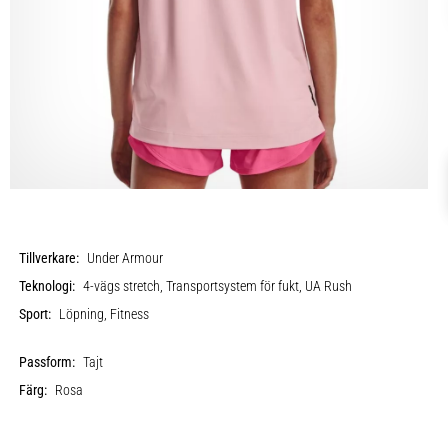
Tillverkare:
Under Armour
Teknologi:
4-vägs stretch, Transportsystem för fukt, UA Rush
Sport:
Löpning, Fitness
Passform:
Tajt
Färg:
Rosa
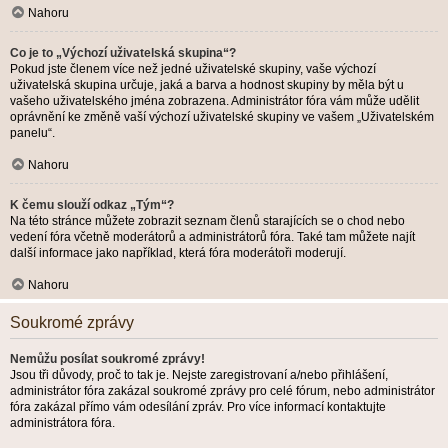
Nahoru
Co je to „Výchozí uživatelská skupina“?
Pokud jste členem více než jedné uživatelské skupiny, vaše výchozí
uživatelská skupina určuje, jaká a barva a hodnost skupiny by měla být u
vašeho uživatelského jména zobrazena. Administrátor fóra vám může udělit
oprávnění ke změně vaší výchozí uživatelské skupiny ve vašem „Uživatelském
panelu“.
Nahoru
K čemu slouží odkaz „Tým“?
Na této stránce můžete zobrazit seznam členů starajících se o chod nebo
vedení fóra včetně moderátorů a administrátorů fóra. Také tam můžete najít
další informace jako například, která fóra moderátoři moderují.
Nahoru
Soukromé zprávy
Nemůžu posílat soukromé zprávy!
Jsou tři důvody, proč to tak je. Nejste zaregistrovaní a/nebo přihlášení,
administrátor fóra zakázal soukromé zprávy pro celé fórum, nebo administrátor
fóra zakázal přímo vám odesílání zpráv. Pro více informací kontaktujte
administrátora fóra.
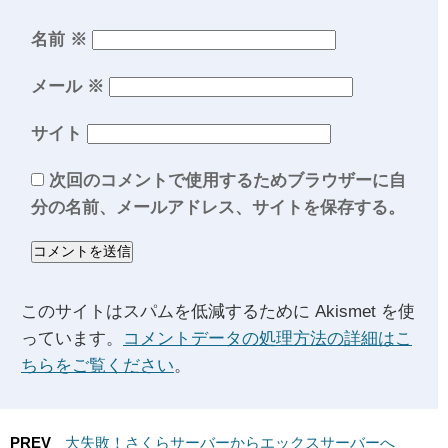
名前
※
メール
※
サイト
次回のコメントで使用するためブラウザーに自
分の名前、メールアドレス、サイトを保存する。
このサイトはスパムを低減するために Akismet を使
っています。
コメントデータの処理方法の詳細はこ
ちらをご覧ください
。
PREV
大失敗！さくらサーバーからエックスサーバーへ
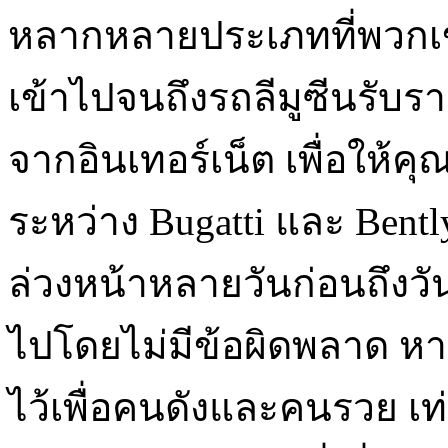
หลากหลายประเภทที่พวกเข
เข้าไปจนถึงรถลีมูซีนรับร
จากอินเทอร์เน็ต เพื่อให้
ระหว่าง Bugatti และ Bentl
ล่วงหน้าหลายวันก่อนถึงวัน
ไปโดยไม่มีข้อผิดพลาด หา
ไว้เพื่อคนดังและคนรวย เท่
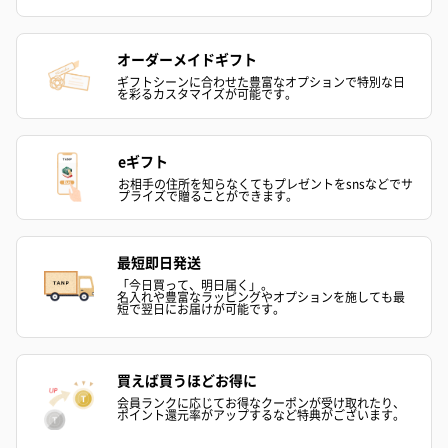
オーダーメイドギフト
ギフトシーンに合わせた豊富なオプションで特別な日
を彩るカスタマイズが可能です。
eギフト
お相手の住所を知らなくてもプレゼントをsnsなどでサ
プライズで贈ることができます。
最短即日発送
「今日買って、明日届く」。
名入れや豊富なラッピングやオプションを施しても最
短で翌日にお届けが可能です。
買えば買うほどお得に
会員ランクに応じてお得なクーポンが受け取れたり、
ポイント還元率がアップするなど特典がございます。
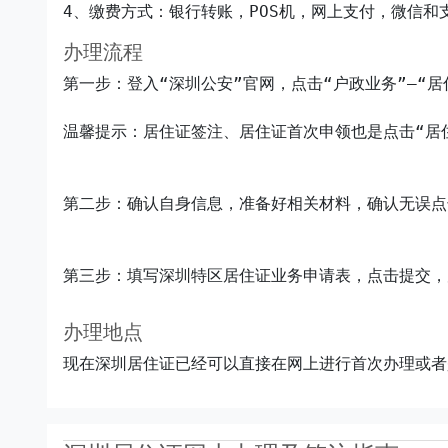
办理流程
第一步：登入“深圳公安”官网，点击“户政业务”—“
第二步：确认自身信息，准备好相关材料，确认无误点
第三步：填写深圳特区居住证业务申请表，点击提交，
办理地点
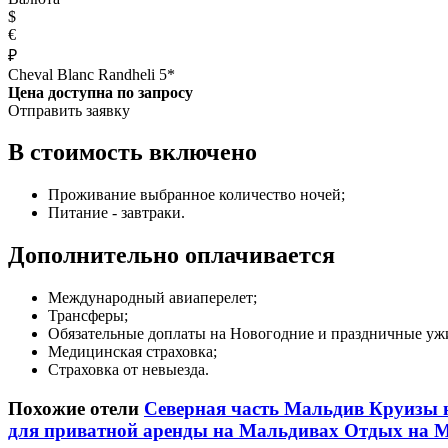
$
€
₽
Cheval Blanc Randheli 5*
Цена доступна по запросу
Отправить заявку
В стоимость включено
Проживание выбранное количество ночей;
Питание - завтраки.
Дополнительно оплачивается
Международный авиаперелет;
Трансферы;
Обязательные доплаты на Новогодние и праздничные уж
Медицинская страховка;
Страховка от невыезда.
Похожие отели
Северная часть Мальдив
Круизы 
для приватной аренды на Мальдивах
Отдых на М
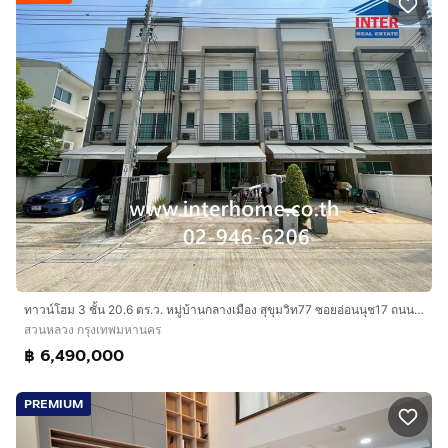
ทาวน์โฮม 3 ชั้น 20.6 ตร.ว. หมู่บ้านกลางเมือง สุขุมวิท77 ซอยอ่อนนุช17 ถนนสุขุมวิท ถนนอ่อนนุช เขตสวนหลวง กรุงเทพมหานคร
สวนหลวง กรุงเทพมหานคร
฿ 6,490,000
PREMIUM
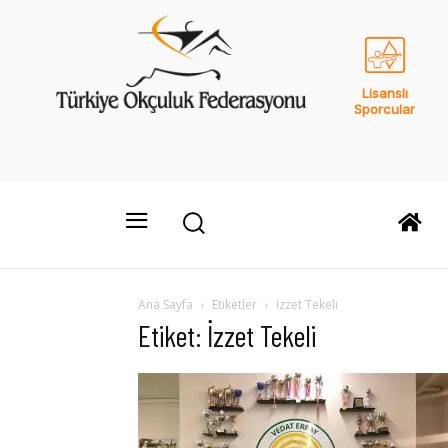
Lisanslı
Sporcular
Ana Sayfa
Etiketler
İzzet Tekeli
Etiket: İzzet Tekeli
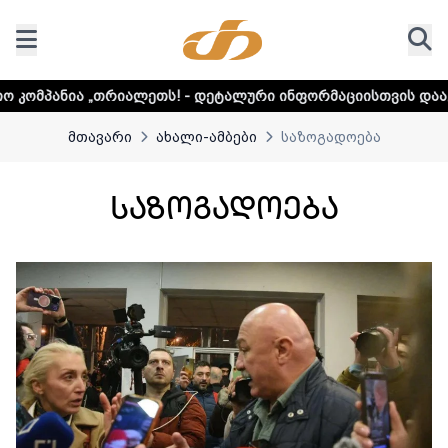
დეტალური ინფორმაციისთვის დააკლიკეთ ლინკს
მთავარი
ახალი-ამბები
საზოგადოება
საზოგადოება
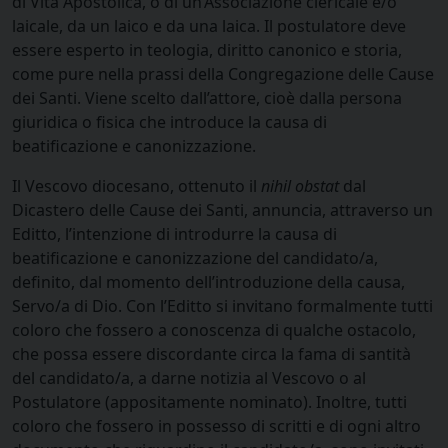
di Vita Apostolica, o di un’Associazione clericale e/o
laicale, da un laico e da una laica. Il postulatore deve
essere esperto in teologia, diritto canonico e storia,
come pure nella prassi della Congregazione delle Cause
dei Santi. Viene scelto dall’attore, cioè dalla persona
giuridica o fisica che introduce la causa di
beatificazione e canonizzazione.
Il Vescovo diocesano, ottenuto il
nihil obstat
dal
Dicastero delle Cause dei Santi, annuncia, attraverso un
Editto, l’intenzione di introdurre la causa di
beatificazione e canonizzazione del candidato/a,
definito, dal momento dell’introduzione della causa,
Servo/a di Dio. Con l’Editto si invitano formalmente tutti
coloro che fossero a conoscenza di qualche ostacolo,
che possa essere discordante circa la fama di santità
del candidato/a, a darne notizia al Vescovo o al
Postulatore (appositamente nominato). Inoltre, tutti
coloro che fossero in possesso di scritti e di ogni altro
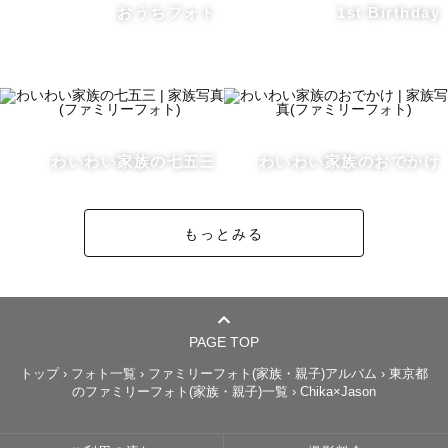
何気ない日常

おうちフォト
1st Birthday
皆様の 皆様らしい幸せを、カタチに。

┈┈┈┈┈┈┈┈┈┈┈┈┈┈┈┈┈┈┈┈┈┈┈┈┈┈

ぜひ、皆様の大切な瞬間を切り取り形に残すお手伝いをさ
せてください💐

わいわい家族の七五三
わいわい家族のおでかけ
もっとみる
💠社内上位10％TOPカメラマン 

　スタンダードプランに指名料がかかります。

　🆕2026年7月よりアートニューボーンプランにも指名料
がつくことになりました。

　　7月中はお試し価格になっています。

PAGE TOP
　指名料は変動があります あらかじめご了承ください

トップ
›
フォト一覧
›
ファミリーフォト(家族・親子)アルバム
›
東京都
のファミリーフォト(家族・親子)一覧
›
Chika×Jason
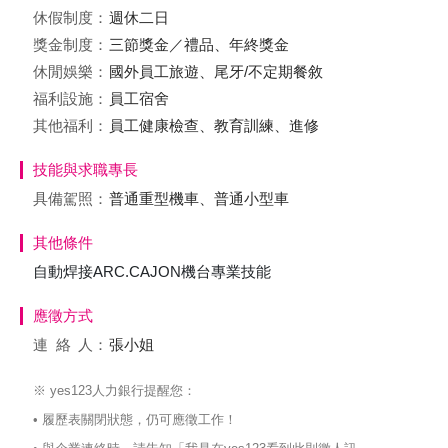
休假制度：
週休二日
獎金制度：
三節獎金／禮品、年終獎金
休閒娛樂：
國外員工旅遊、尾牙/不定期餐敘
福利設施：
員工宿舍
其他福利：
員工健康檢查、教育訓練、進修
技能與求職專長
具備駕照：
普通重型機車、普通小型車
其他條件
自動焊接ARC.CAJON機台專業技能
應徵方式
連絡
人：
張小姐
※ yes123人力銀行提醒您：
• 履歷表關閉狀態，仍可應徵工作！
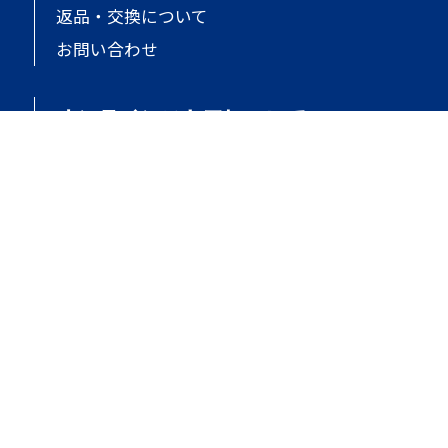
返品・交換について
お問い合わせ
オンラインストアについて
ご利用規約
個人情報保護
特定商取引法に基づく表記
会社概要
サイトマップ
copyright (c) TOKIA GLOBAL all rights reserved.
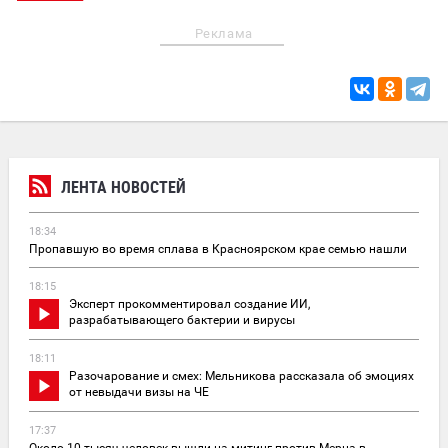
Реклама
ЛЕНТА НОВОСТЕЙ
18:34
Пропавшую во время сплава в Красноярском крае семью нашли
18:15
Эксперт прокомментировал создание ИИ,
разрабатывающего бактерии и вирусы
18:11
Разочарование и смех: Мельникова рассказала об эмоциях
от невыдачи визы на ЧЕ
17:37
Около 10 тысяч человек вышли на митинг против Мерца в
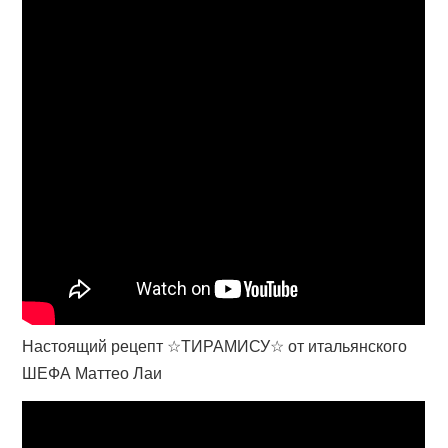
Настоящий рецепт ☆ТИРАМИСУ☆ от итальянского
ШЕФА Маттео Лаи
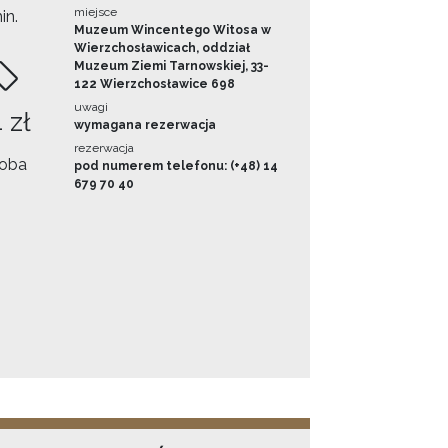
miejsce
in.
Muzeum Wincentego Witosa w
Wierzchosławicach, oddział
Muzeum Ziemi Tarnowskiej, 33-
122 Wierzchosławice 698
uwagi
 zł
wymagana rezerwacja
rezerwacja
oba
pod numerem telefonu: (+48) 14
679 70 40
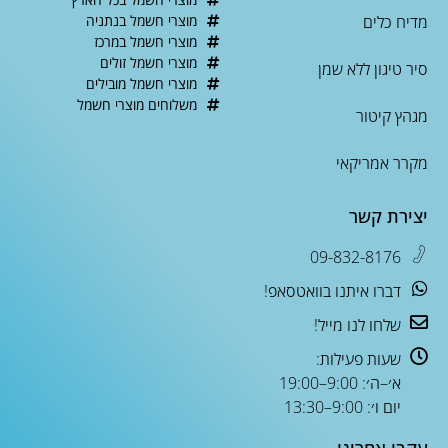
מדיח כלים
מוצרי חשמל בנתניה
מוצרי חשמל במרכז
מוצרי חשמל זולים
סיר טיגון ללא שמן
מוצרי חשמל מובילים
משלוחים מוצרי חשמל
מגהץ קיטור
מקרר אמריקאי
יצירת קשר
09-832-8176
דברו איתנו בוואטסאפ!
שלחו לנו מייל!
שעות פעילות:
א׳–ה׳: 9:00–19:00
יום ו׳: 9:00–13:30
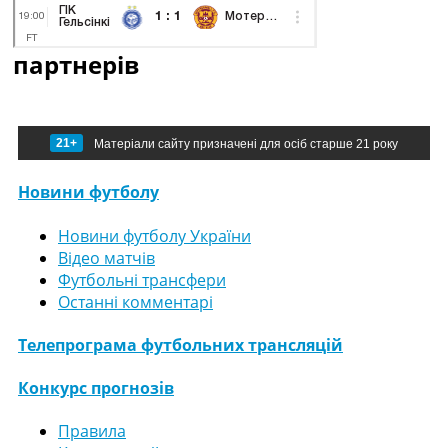
партнерів
21+
Матеріали сайту призначені для осіб старше 21 року
Новини футболу
Новини футболу України
Відео матчів
Футбольні трансфери
Останні комментарі
Телепрограма футбольних трансляцій
Конкурс прогнозів
Правила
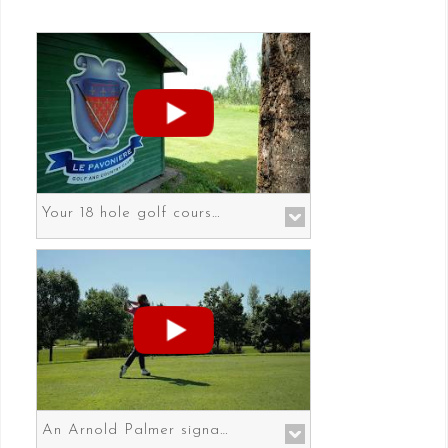
Your 18 hole golf course in Prato the gateway to Florence
An Arnold Palmer signature course in Prato the gateway to Florence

--------

> [ACTIVITY]
Exactly as written, return every line of the listing, but not the pictures.

> [WRITTEN ANSWER]
Tillverkare:
Under Armour
Teknologi:
4-vägs stretch, Transportsystem för fukt, UA Rush
Sport:
Löpning, Fitness
Passform:
Tajt
Färg:
Rosa
Nahoru
Co je to „Výchozí uživatelská skupina“?
Pokud jste členem více než jedné uživatelské skupiny, vaše výchozí
uživatelská skupina určuje, jaká a barva a hodnost skupiny by měla být u
vašeho uživatelského jména zobrazena. Administrátor fóra vám může udělit
oprávnění ke změně vaší výchozí uživatelské skupiny ve vašem „Uživatelském
panelu“.
Nahoru
K čemu slouží odkaz „Tým“?
Na této stránce můžete zobrazit seznam členů starajících se o chod nebo
vedení fóra včetně moderátorů a administrátorů fóra. Také tam můžete najít
další informace jako například, která fóra moderátoři moderují.
Nahoru
Soukromé zprávy
Nemůžu posílat soukromé zprávy!
Jsou tři důvody, proč to tak je. Nejste zaregistrovaní a/nebo přihlášení,
administrátor fóra zakázal soukromé zprávy pro celé fórum, nebo administrátor
fóra zakázal přímo vám odesílání zpráv. Pro více informací kontaktujte
administrátora fóra.
名前
※
メール
※
サイト
次回のコメントで使用するためブラウザーに自
分の名前、メールアドレス、サイトを保存する。
このサイトはスパムを低減するために Akismet を使
っています。
コメントデータの処理方法の詳細はこ
ちらをご覧ください
。
PREV
大失敗！さくらサーバーからエックスサーバーへ
หลากหลายประเภทที่พวกเข
เข้าไปจนถึงรถลีมูซีนรับร
จากอินเทอร์เน็ต เพื่อให้
ระหว่าง Bugatti และ Bentl
ล่วงหน้าหลายวันก่อนถึงวัน
ไปโดยไม่มีข้อผิดพลาด หา
ไว้เพื่อคนดังและคนรวย เท่
オーダーメイドギフト
ギフトシーンに合わせた豊富なオプションで特別な日
を彩るカスタマイズが可能です。
eギフト
お相手の住所を知らなくてもプレゼントをsnsなどでサ
プライズで贈ることができます。
最短即日発送
「今日買って、明日届く」。
名入れや豊富なラッピングやオプションを施しても最
短で翌日にお届けが可能です。
買えば買うほどお得に
会員ランクに応じてお得なクーポンが受け取れたり、
ポイント還元率がアップするなど特典がございます。
办理流程
第一步：登入“深圳公安”官网，点击“户政业务”—“
第二步：确认自身信息，准备好相关材料，确认无误点
第三步：填写深圳特区居住证业务申请表，点击提交，
办理地点
$
€
₽
Cheval Blanc Randheli 5*
Цена доступна по запросу
Отправить заявку
В стоимость включено
Проживание выбранное количество ночей;
Питание - завтраки.
Дополнительно оплачивается
Международный авиаперелет;
Трансферы;
Обязательные доплаты на Новогодние и праздничные уж
Медицинская страховка;
Страховка от невыезда.
Похожие отели
Северная часть Мальдив
Круизы 
для приватной аренды на Мальдивах
Отдых на М
ทาวน์โฮม 3 ชั้น 20.6 ตร.ว. หมู่บ้านกลางเมือง สุขุมวิท77 ซอยอ่อนนุช17 ถนนสุขุมวิท ถนนอ่อนนุช เขตสวนหลวง กรุงเทพมหานคร
สวนหลวง กรุงเทพมหานคร
฿ 6,490,000
PREMIUM
Lisanslı
Sporcular
Ana Sayfa
Etiketler
İzzet Tekeli
Etiket: İzzet Tekeli
დეტალური ინფორმაციისთვის დააკლიკეთ ლინკს
მთავარი
ახალი-ამბები
საზოგადოება
საზოგადოება
di Vita Apostolica, o di un’Associazione clericale e/o
laicale, da un laico e da una laica. Il postulatore deve
essere esperto in teologia, diritto canonico e storia,
come pure nella prassi della Congregazione delle Cause
dei Santi. Viene scelto dall’attore, cioè dalla persona
giuridica o fisica che introduce la causa di
beatificazione e canonizzazione.
Il Vescovo diocesano, ottenuto il
nihil obstat
dal
Dicastero delle Cause dei Santi, annuncia, attraverso un
Editto, l’intenzione di introdurre la causa di
beatificazione e canonizzazione del candidato/a,
definito, dal momento dell’introduzione della causa,
Servo/a di Dio. Con l’Editto si invitano formalmente tutti
coloro che fossero a conoscenza di qualche ostacolo,
che possa essere discordante circa la fama di santità
del candidato/a, a darne notizia al Vescovo o al
Postulatore (appositamente nominato). Inoltre, tutti
coloro che fossero in possesso di scritti e di ogni altro
何気ない日常

おうちフォト
1st Birthday
皆様の 皆様らしい幸せを、カタチに。

┈┈┈┈┈┈┈┈┈┈┈┈┈┈┈┈┈┈┈┈┈┈┈┈┈┈

ぜひ、皆様の大切な瞬間を切り取り形に残すお手伝いをさ
せてください💐

わいわい家族の七五三
わいわい家族のおでかけ
もっとみる
💠社内上位10％TOPカメラマン 

　スタンダードプランに指名料がかかります。

　🆕2026年7月よりアートニューボーンプランにも指名料
がつくことになりました。

　　7月中はお試し価格になっています。

PAGE TOP
　指名料は変動があります あらかじめご了承ください

トップ
›
フォト一覧
›
ファミリーフォト(家族・親子)アルバム
›
東京都
のファミリーフォト(家族・親子)一覧
›
Chika×Jason
休假制度：
週休二日
獎金制度：
三節獎金／禮品、年終獎金
休閒娛樂：
國外員工旅遊、尾牙/不定期餐敘
福利設施：
員工宿舍
其他福利：
員工健康檢查、教育訓練、進修
技能與求職專長
具備駕照：
普通重型機車、普通小型車
其他條件
自動焊接ARC.CAJON機台專業技能
應徵方式
連絡
人：
張小姐
※ yes123人力銀行提醒您：
• 履歷表關閉狀態，仍可應徵工作！
返品・交換について
お問い合わせ
オンラインストアについて
ご利用規約
個人情報保護
特定商取引法に基づく表記
会社概要
サイトマップ
copyright (c) TOKIA GLOBAL all rights reserved.
Реклама
ЛЕНТА НОВОСТЕЙ
18:34
Пропавшую во время сплава в Красноярском крае семью нашли
18:15
Эксперт прокомментировал создание ИИ,
разрабатывающего бактерии и вирусы
18:11
Разочарование и смех: Мельникова рассказала об эмоциях
от невыдачи визы на ЧЕ
17:37
Около 10 тысяч человек вышли на митинг против Мерца в
Настоящий рецепт ☆ТИРАМИСУ☆ от итальянского
ШЕФА Маттео Лаи
miejsce
in.
Muzeum Wincentego Witosa w
Wierzchosławicach, oddział
Muzeum Ziemi Tarnowskiej, 33-
122 Wierzchosławice 698
uwagi
 zł
wymagana rezerwacja
rezerwacja
oba
pod numerem telefonu: (+48) 14
679 70 40
מדיח כלים
מוצרי חשמל בנתניה
מוצרי חשמל במרכז
מוצרי חשמל זולים
סיר טיגון ללא שמן
מוצרי חשמל מובילים
משלוחים מוצרי חשמל
מגהץ קיטור
מקרר אמריקאי
יצירת קשר
09-832-8176
דברו איתנו בוואטסאפ!
שלחו לנו מייל!
שעות פעילות:
א׳–ה׳: 9:00–19:00
יום ו׳: 9:00–13:30
партнерів
21+
Матеріали сайту призначені для осіб старше 21 року
Новини футболу
Новини футболу України
Відео матчів
Футбольні трансфери
Останні комментарі
Телепрограма футбольних трансляцій
Конкурс прогнозів
Правила
Your 18 hole golf course in Prato the gateway to Florence
An Arnold Palmer signature course in Prato the gateway to Florence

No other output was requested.